In practice, it is likely that other operations on the object will have fetched the descriptor pointer already, and multiple operations on the same field (e.g., fetch then store) won't need to refetch the offset from the descriptor; commonsubexpression elimination can remove much of this redundant overhead. Method lookup Finding method instances in a language with multiple inheritance is just as complicated as finding field offsets. The global graph-coloring approach works well: The method names can be mixed with the field names to form nodes of a large interference graph. Descriptor entries for fields give locations within the objects; descriptor entries for methods give machine-code addresses of method instances. Problems with dynamic linking Any global approach suffers from the problem that the coloring (and layout of class descriptors) can be done only at link time; the job is certainly within the capability of a special-purpose linker. However, many object-oriented systems have the capability to load new classes into a running system; these classes may be extensions (subclasses) of classes already in use. Link-time graph coloring poses many problems for a system that allows dynamic incremental linking. Hashing Instead of global graph coloring, we can put a hash table in each class descriptor, mapping field names to offsets and method names to method instances. This works well with separate compilation and dynamic linking. The characters of the field names are not hashed at run time. Instead, each field name a is hashed at compile time to an integer hasha in the range [0, N − 1]. Also, for each field name a unique run-time record (pointer) ptra is made. Each class descriptor has a field-offset table Ftab of size N containing field-offsets and method instances, and (for purposes of collision detection) a parallel key table Ktab containing field-name pointers. If the class has a field x, then field-offset-table slot number hashx contains the offset for x, and key-table slot number hashx contains the pointer ptrx. To fetch a field x of object c, the compiler generates code to

  1. Fetch the class descriptor d at offset 0 from object c.

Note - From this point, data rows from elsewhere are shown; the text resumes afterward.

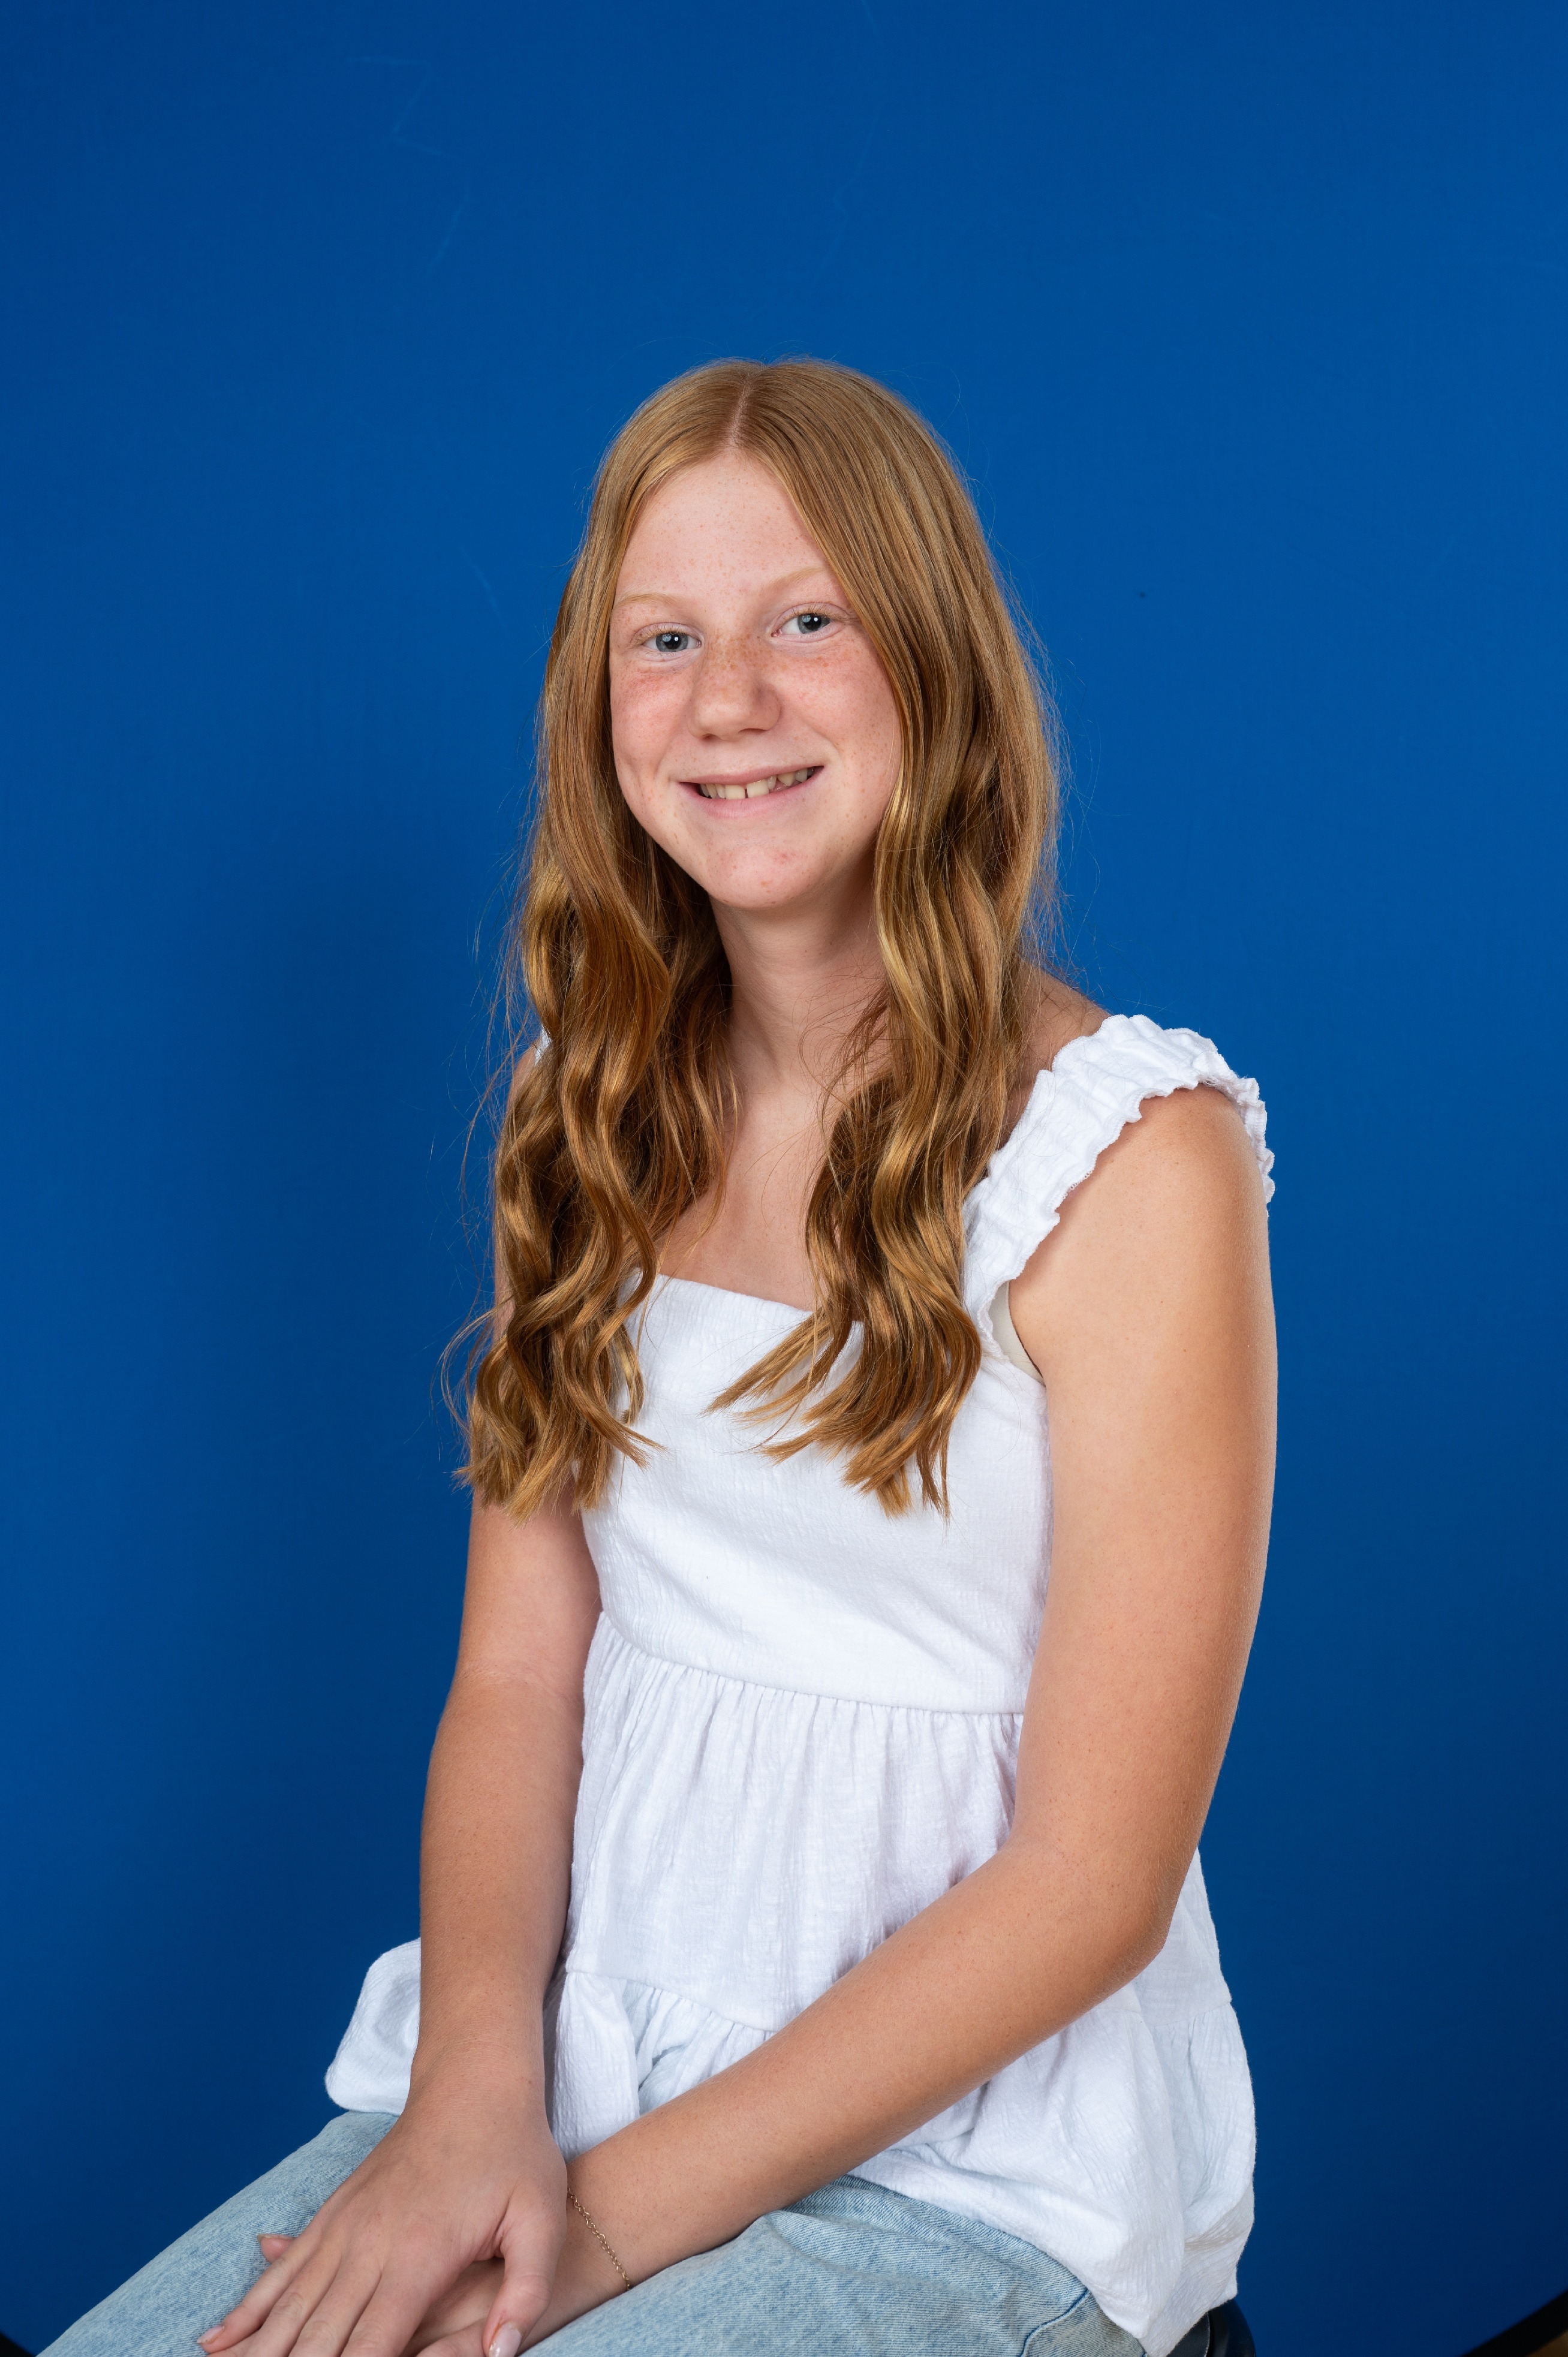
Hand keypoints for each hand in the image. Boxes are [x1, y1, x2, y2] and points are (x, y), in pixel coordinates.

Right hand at [199, 2072, 567, 2356]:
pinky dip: (249, 2309)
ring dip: (257, 2350)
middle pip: (317, 2338)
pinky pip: (283, 2270)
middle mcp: (369, 2245)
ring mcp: (345, 2226)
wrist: (475, 2081)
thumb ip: (525, 2292)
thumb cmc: (514, 2152)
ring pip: (288, 2307)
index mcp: (418, 2258)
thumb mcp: (541, 2220)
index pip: (370, 2348)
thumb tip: (501, 2355)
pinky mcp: (334, 2213)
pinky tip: (218, 2338)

  2. Fetch the field name f from the address offset d + Ktab + hashx.
  3. Test whether f = ptrx; if so
  4. Fetch the field offset k from d + Ftab + hashx.
  5. Fetch the contents of the field from c + k.

This algorithm has four instructions of overhead, which may still be tolerable. A similar algorithm works for dynamic method-instance lookup.

The algorithm as described does not say what to do if the test at line 3 fails. Any hash-table collision-resolution technique can be used. [1]Distinct field name does not mean simple equivalence of strings. Each fresh declaration of field or method x (where it is not overriding the x of a parent class) is really a distinct name.